TASK STATEMENT: Can you output the lines of the records as a Markdown table, starting with the line containing "phylum: Tracheophyta" and going on through the end of the records, with the columns Row and Catalog line, leaving out blank lines and the pictures?

Dataset entries:
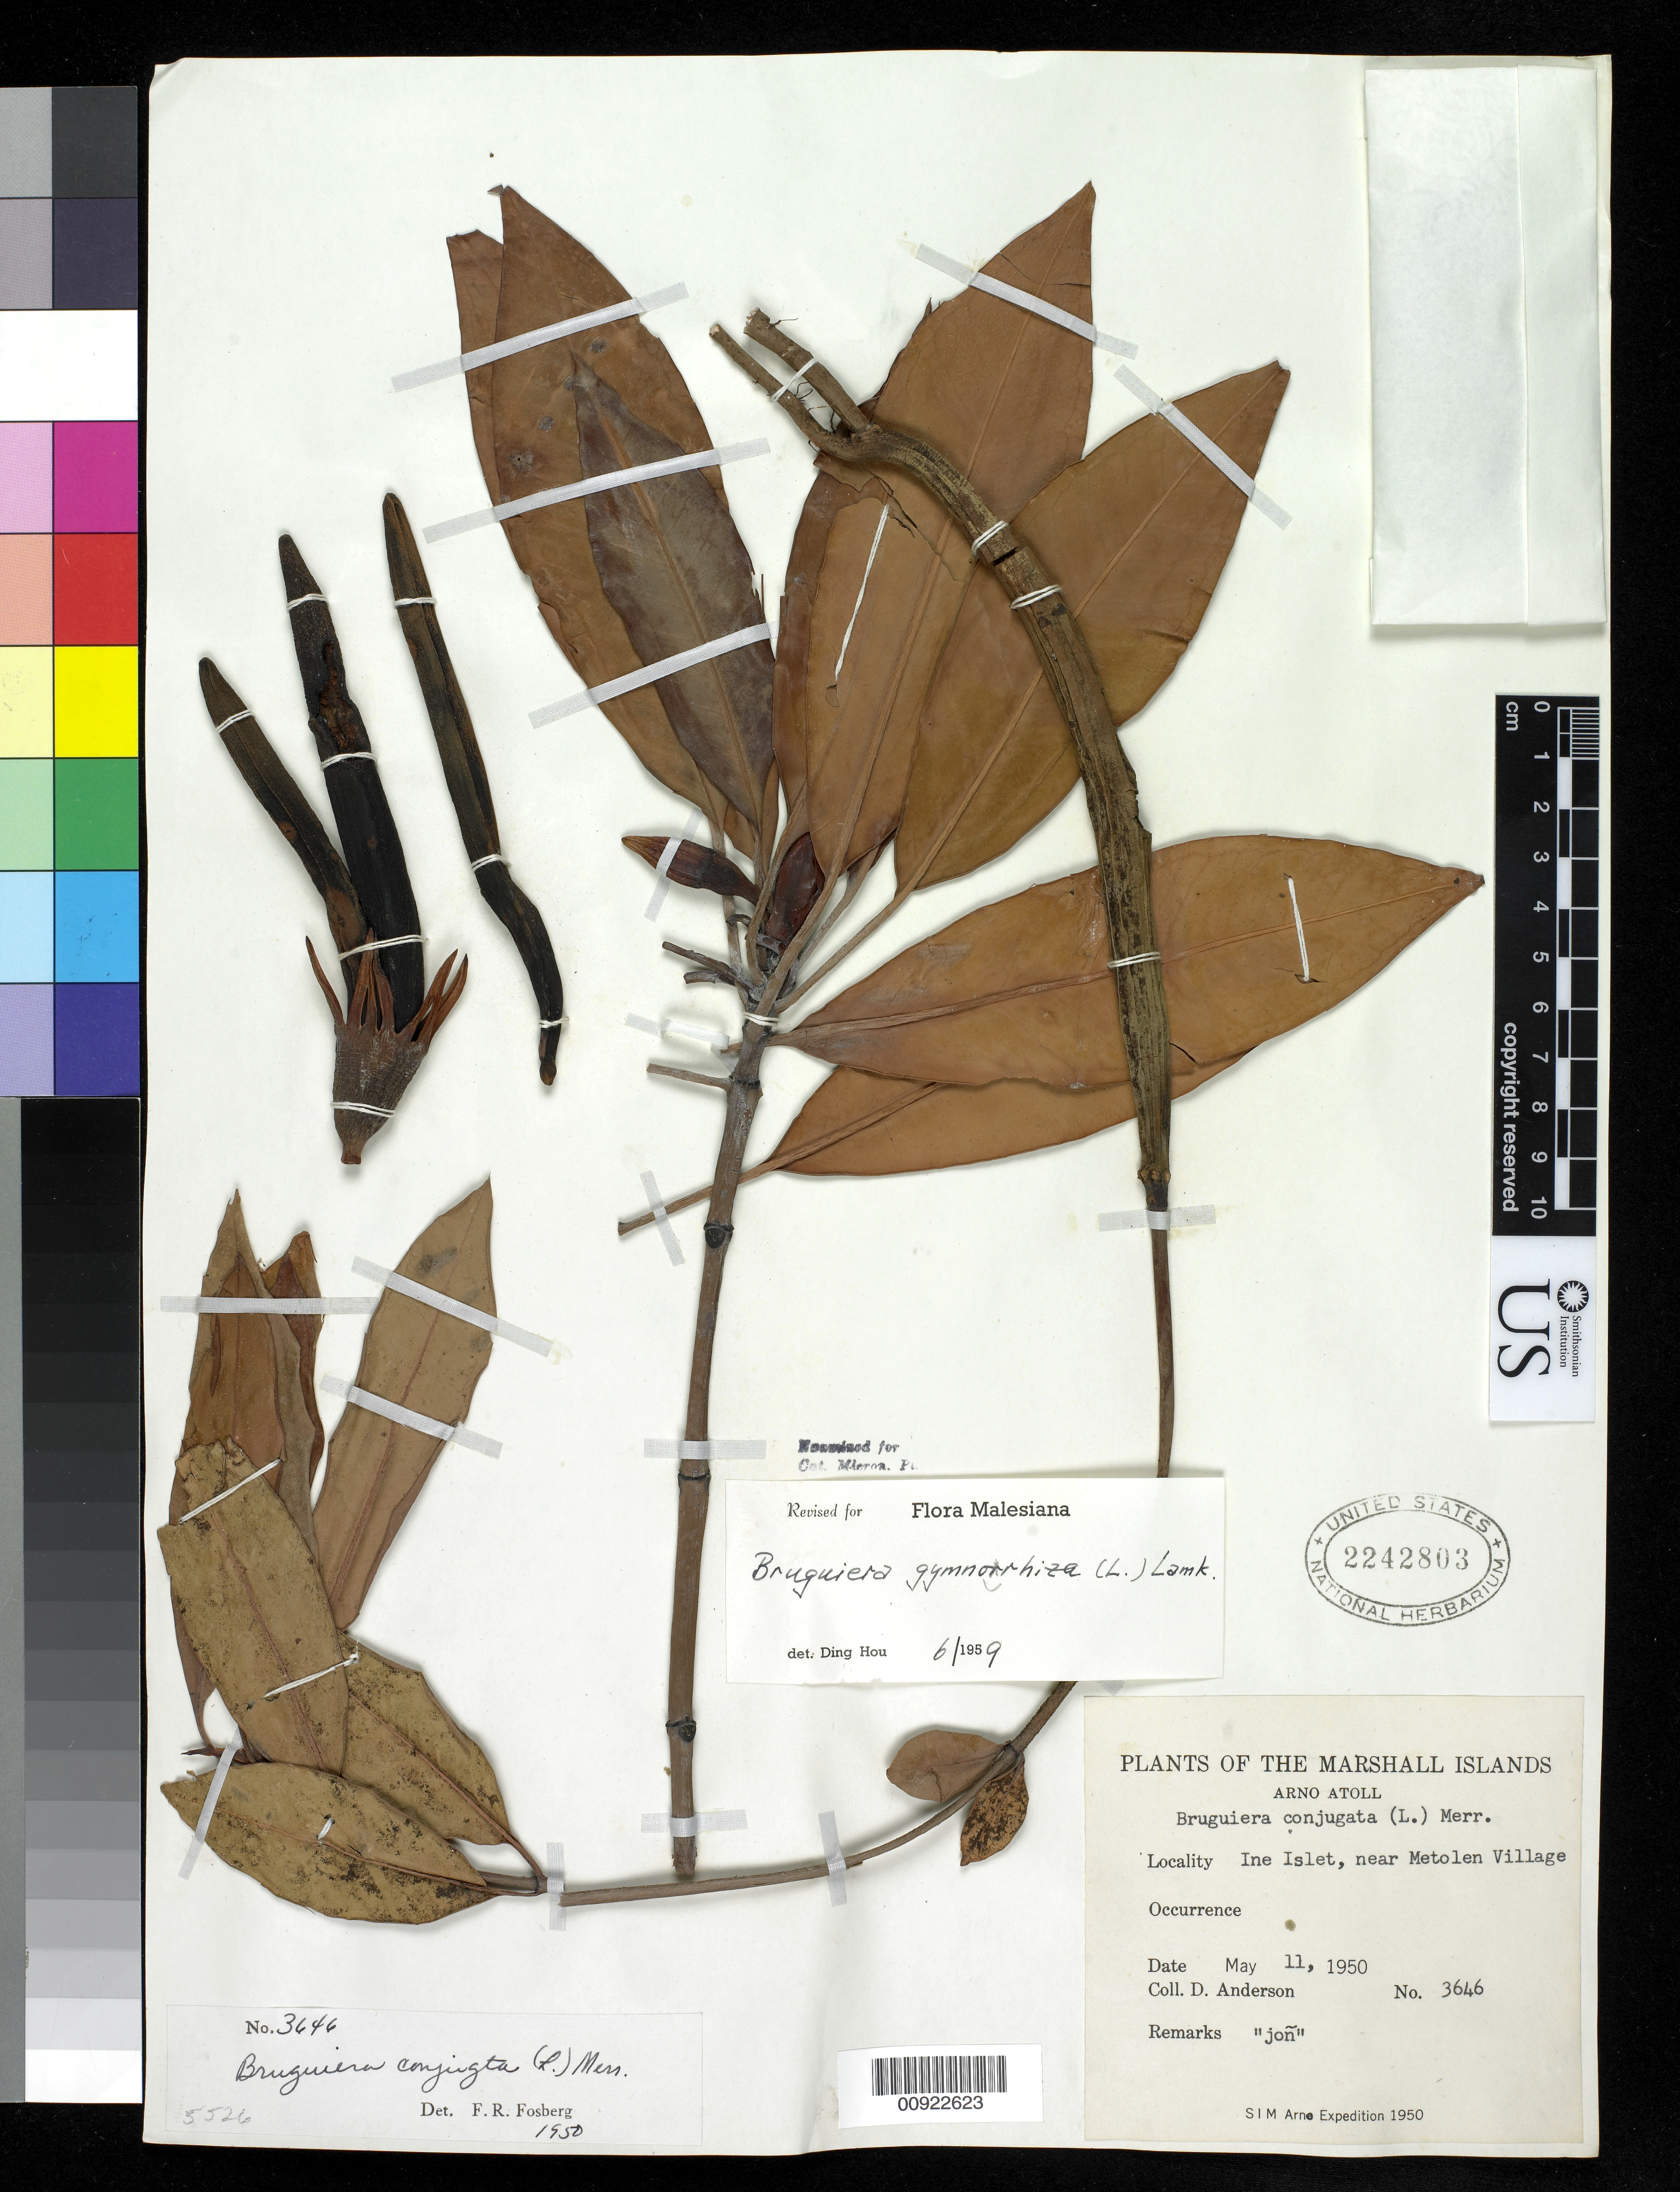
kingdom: Plantae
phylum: Tracheophyta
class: Magnoliopsida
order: Malpighiales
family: Rhizophoraceae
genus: Bruguiera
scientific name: Bruguiera gymnorhiza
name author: (L.) Savigny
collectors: D. Anderson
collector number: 3646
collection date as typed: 11 May 1950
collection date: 1950-05-11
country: Marshall Islands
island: Arno Atoll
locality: Ine Islet, near Metolen village.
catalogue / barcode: US 2242803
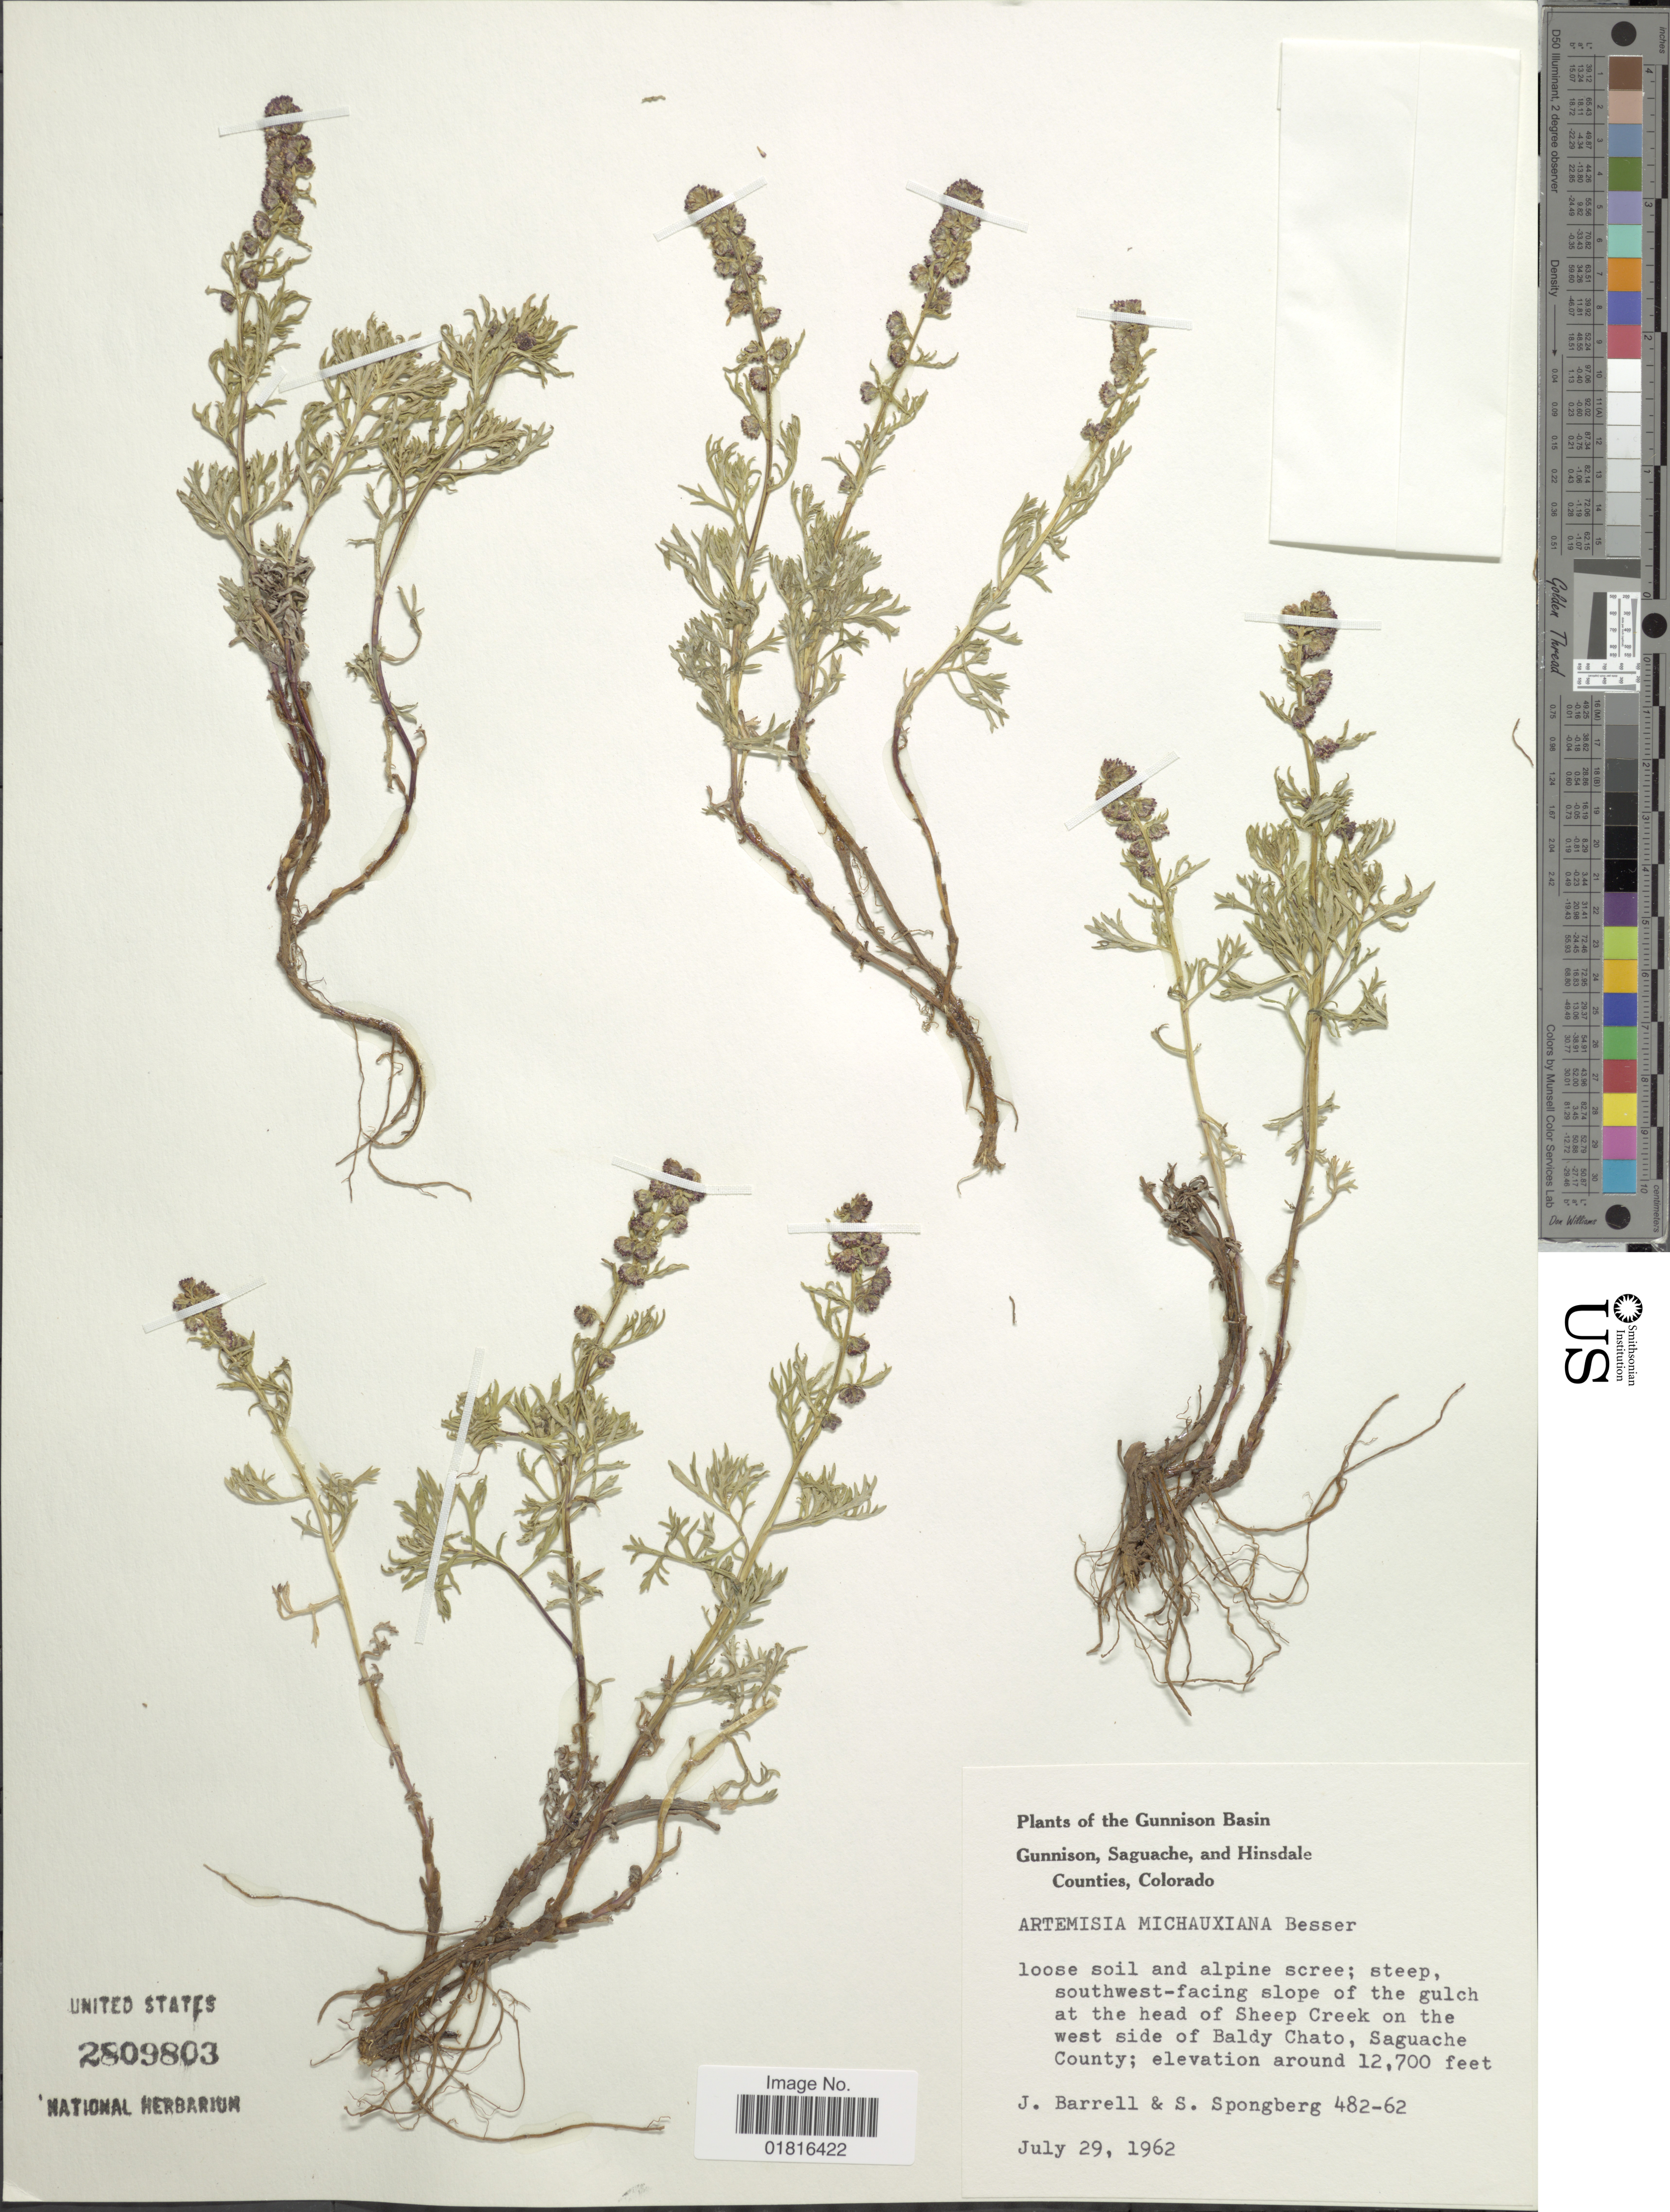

FULL SOLUTION:
| Row | Catalog line |
|---|---|
| 1 | phylum: Tracheophyta |
| 2 | class: Magnoliopsida |
| 3 | order: Malpighiales |
| 4 | family: Rhizophoraceae |
| 5 | genus: Bruguiera |
| 6 | scientific name: Bruguiera gymnorhiza |
| 7 | name author: (L.) Savigny |
| 8 | collectors: D. Anderson |
| 9 | collector number: 3646 |
| 10 | collection date as typed: 11 May 1950 |
| 11 | collection date: 1950-05-11 |
| 12 | country: Marshall Islands |
| 13 | island: Arno Atoll |
| 14 | locality: Ine Islet, near Metolen village. |
| 15 | catalogue / barcode: US 2242803 |